В момент «величия» Маяковского, по-видимому, весьма мучительно переживавшего свое возвышение на вершину славы, вознесшей его так внезапно и предъявившей, быть может, сверхсильные требования, совершенно изменилось отношение к нему читателей, писателей и поэтов, да и состав их радикально изменился: читала и слушала его уж не «нарядная публика», ничтожество которой он знал, когда выступал перед ней в «Бродячей собаке», сам бесприютный, как бродячая собака. Он читал теперь свои поэмы перед тысячами рабочих Москвы, а потом и многих других мировых городов. Ему внимал «его величество народ», и уже здесь поэт, может быть невольно, чувствовал себя маленьким в сравнении с громадностью слушателя, впервые узрел себя на высоте, а под собой бушующую бездну революции.

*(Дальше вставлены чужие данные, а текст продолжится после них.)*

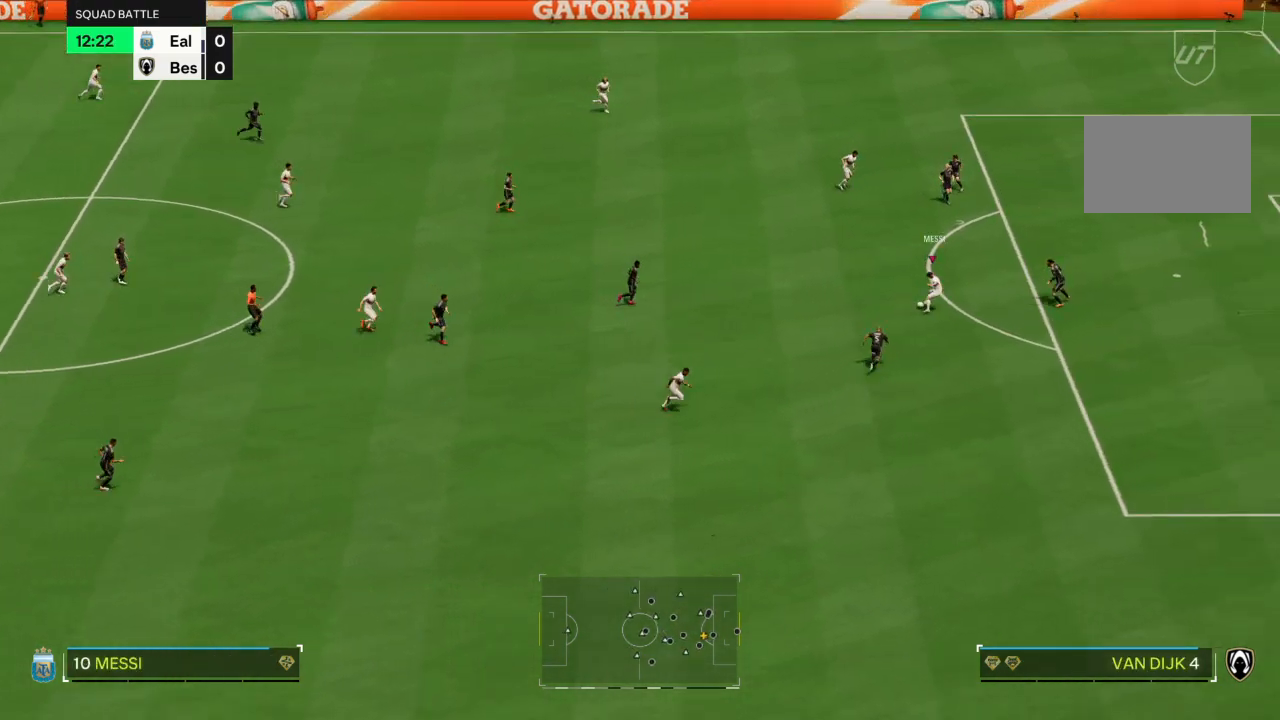
{"buttons": [], "left_stick": "down-right", "right_stick": "center"}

В одном стихотворении этого времени Маяковскому чудится, что он стоит над Кремлем на куполе Ивана Великого и делает отчаянные усилия, чтобы удержаться и не упасть, а внизу шумит «народ московский».
Ему казалось, что революция превознесла его до небес, и в другом стихотворении представляет себя «на небесах»:
Эта вотзализанная гладь — это и есть хваленое небо?……………………………………………………………………….«Ну, как вам,Владимир Владимирович, нравится бездна?»…«Прелестная бездна.Бездна — восторг!»
Он говорит с небом, как демон, с иронической бравадой, с вызывающей насмешкой, но на самом деле именно с этого момента открывшаяся под ним бездна властно тянула его к себе: кипящие волны революции вздымаются и падают и опять подымаются, требуя все новых сил и жертв, бесконечного напряжения, бесконечного героизма.
Имя и творчество поэта революции навсегда будут, связаны с ней.
Подобно Уитмэну, которому он сроден, Маяковский останется исключительным явлением в литературе, как исключительна сама революция.
Он жил и горел в грандиозных масштабах великой эпохи, чувствовал, писал и поступал гиперболически, в зависимости от общего подъема духа: все было в нем крупно, но это крупное до гигантских размеров увеличивалось на экране его воображения. Громадной казалась ему не только ненависть, но и любовь его, которая была не причиной, а только поводом: кипучая жизнь оборвалась внезапно, как звук струны, натянутой слишком высоко. Он умер, прервав свою кипучую жизнь трагической смертью и заключив ее стихом с улыбкой Гуинплэна.
1930
Анатолий Дуров
Весной 1904 года я ехал по железной дороге в захолустный, но живописный приволжский город на летний отдых.
Стоя у окна в коридоре вагона и любуясь проплывавшими мимо зелеными полями и лесами, я в то же время заметил, что прилично одетый красивый человек интеллигентного вида, средних лет и среднего роста следит за мной, расхаживая около меня по коридору и как бы выбирая момент вступить со мной в разговор. Наконец он решился и, приподняв котелок, вежливо спросил меня, не тот ли я писатель, за которого он меня принимает. Убедившись, что не ошибся, отрекомендовался:
— Анатолий Дуров!
В завязавшемся разговоре мой знакомец сообщил, что едет со своей труппой в этот же город давать спектакли в цирке, и попросил меня заглянуть на спектакль.